My role as a teacher of English Language and Literature includes the obligation to encourage engagement with the world, and to teach young people something of how this world is constructed and represented through language. Crucially, how people voted in the Brexit referendum, and how people may vote in the upcoming US presidential election was and is dependent upon how social life is mediated. Let’s take Brexit as an example:

At the risk of being either wrong, or at least one-dimensional in my view, I think that the outcome of Brexit was strongly influenced by the tabloid press. I do not mean that the tabloid press in Britain evangelized for Brexit there and then and that the people – or enough people – listened. Rather, my claim is that the tabloid press, with its diachronic, jingoistic, grossly reductive historical narrative, made the voting patterns witnessed in Brexit highly likely, if not inevitable. 

The demotic argot of the tabloid press in which it expresses a simple binary version of social and political life in Britain has entered the homes of millions for years – literally for generations – to become one of the most significant social educators (alongside television) in the UK. And it is a cruel irony that whilst the simplified, dichotomized narratives of the tabloid press make the world a simpler place to understand, the semantic maps they produce make it tremendously difficult for readers to empathize with ‘others’. Tabloid newspapers enter the homes and minds of millions in the UK on a daily basis. Whilst I am not snobbishly suggesting that readers of tabloids have no critical faculty (clever word play and idiosyncratic intertextual allusions, not least, suggest otherwise) I am claiming that the stylized communal idiom – the idealized voice of working people – helps create a binary community of ‘them’ and ‘us’ that is hard to resist.

That the stereotyped prose of tabloid newspapers is an act of vernacular ventriloquism hardly matters. It is a narrative of consensus and belonging – a story of plain common sense. It inscribes readers daily into a hegemonic account of what it is to be British, connecting contemporary events to past, sometimes mythical or imagined glories so that, for example, Wayne Rooney may be charged with inspiring the ‘D-Day spirit’ when he captains England in a football match against Germany more than half a century after the Second World War.
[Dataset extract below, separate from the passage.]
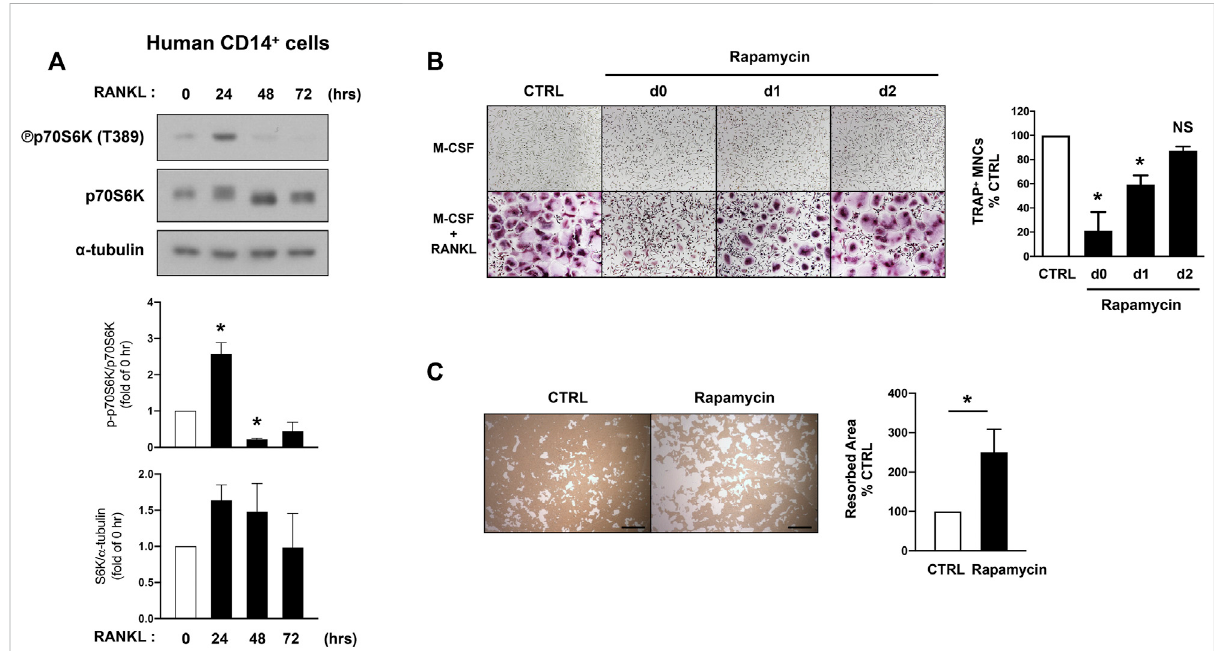
FIGURE 3 mTORC1 signaling has a biphasic effect on human osteoclastogenesis. (A) Immunoblot of whole-cell lysates from human CD14-positive cells after RANKL stimulation for the indicated time points with anti-phospho p70S6K, p70S6K, and α -tubulin antibodies. α -tubulin served as a loading control. Representative results from four independent donors are shown. Graph depicts thequanti fi cation ofsignal intensity ofthephospho p70S6K and total p70S6K immunoblot using densitometry, normalized to the control ( n = 4). (B) Representative images show human osteoclast differentiation after rapamycin treatment (100 nM) at different time points after RANKL stimulation. Graph depicts the number of TRAP-positive multinucleated cells (MNCs) counted in triplicate. Data are from four independent donors. (C) Representative images show bone resorption activity of human osteoclasts after rapamycin treatment for 48 h. Graph depicts the percentage of resorbed pit area per total area. Data are from four independent donors. Scale bar: 500 μ m. All data are shown as mean ± SEM. * p < 0.05; NS, not signi fi cant by one-way ANOVA with a post hoc Tukey test (A,B) or two-tailed, paired t test (C)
Galvanizing a national past, the tabloids create the British nation today. In the words of Michael Billig (Banal Nationalism, 1995) the tabloids function to ‘flag the homeland daily’. This rhetoric of national memory and belonging talks to revisionist versions of ‘the good old days’ as a conduit to understanding the present. And if the present is complex, fragmented, and intricate, don’t worry: The tabloids can explain. The explanation, whilst expressed hyperbolically, is straightforwardly binary; it is a polarized discourse of right versus wrong, dark versus light, right-minded versus mad, and old safe world versus new dangerous world.

And if there is a danger, it has to come from somewhere, right? So, blame ‘failing Brussels’, the politicians, and the Eurocrats. Blame deviant migrants, no longer just an external threat, but increasingly the enemy within. Blame asylum seekers, reified into the diseases they apparently carry. In fact, folks, welcome to modern Britain, welcome to the asylum.

Maybe I am also guilty of exaggeration – and, you may say, elitism – in making my case. But, looking at the demographic and regional breakdown of voting patterns in the Brexit referendum, I think there is some truth, at least, in what I claim. So, when I return to school and my students (is my holiday really over?), I will begin, as I always do, with the guiding principles of the IB’s mission statement and Learner Profile. From there, I will turn the focus to the tabloid press and their particular construction of social reality. I aim to promote critical thinking. I’ll try to remain dispassionate, but I know, somehow, that I will be advocating for a world in which we keep the drawbridges down.